Eydis Konráðsdóttir

Personal information
- Full name: Eydis Konráðsdóttir
- National team: Iceland
- Born: 16 February 1978 (age 48) Keflavík, Iceland
- Height: 1.69 m (5 ft 6+1⁄2 in)
- Weight: 57 kg (126 lb)

Sport
- Sport: Swimming
- Strokes: Butterfly
- Club: Keflavík Íþrótta-og Ungmennafélag

= Eydis Konráðsdóttir =

Icelandic swimmer

Eydis Konráðsdóttir (born February 16, 1978) is a former swimmer from Iceland, who specialized in sprint butterfly events.

==Career==

She represented Iceland in two editions of the Olympic Games (1996 and 2000), and also held an Icelandic record in the 100 m butterfly until it was later broken by Kolbrún Yr Kristjánsdóttir and Sarah Blake Bateman within the 2000s decade. Konradsdottir is a medicine undergraduate at the University of New South Wales, and also married to Australia's medley swimmer and three-time Olympian Matthew Dunn.

Konradsdottir made her first Icelandic team, as an eighteen-year-old junior, at the 1996 Summer Olympics in Atlanta, where she competed in the 100 m butterfly. Swimming in heat three, she picked up a fifth seat and twenty-ninth overall in 1:03.41.

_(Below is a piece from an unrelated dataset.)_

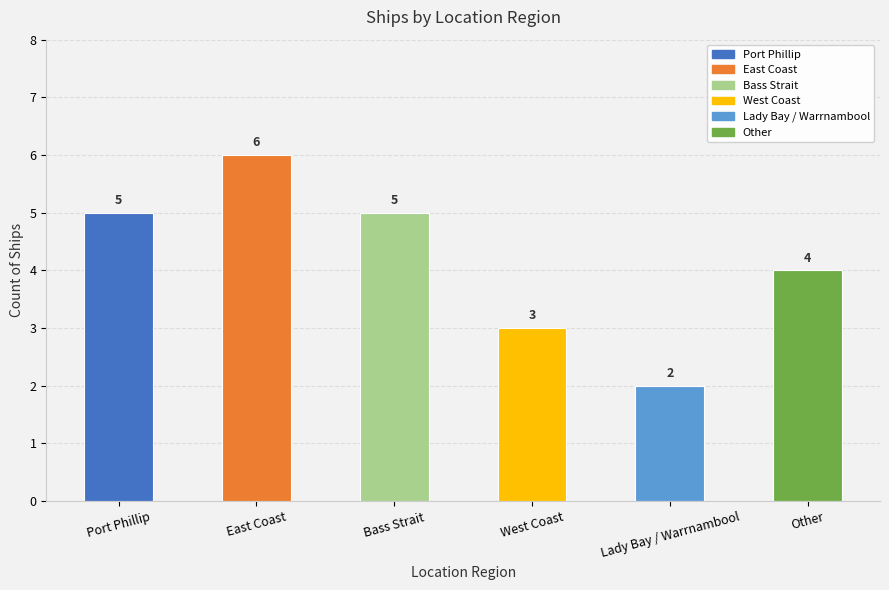

What is the label of the 2nd bar from the left?

East Coast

At the 2000 Summer Olympics in Sydney, Konradsdottir competed again in the 100 m butterfly. She achieved a FINA B-cut of 1:02.93 from the Mare Nostrum Meet in Canet-en-Roussillon, France. She challenged seven other swimmers in heat three, including Thailand's three-time Olympian Praphalsai Minpraphal. She posted a seventh-place time of 1:03.27 in her own race to edge out Trinidad and Tobago's Siobhan Cropper by 0.07 seconds. Konradsdottir failed to advance into the semifinals, as she placed thirty-ninth overall on the first day of prelims.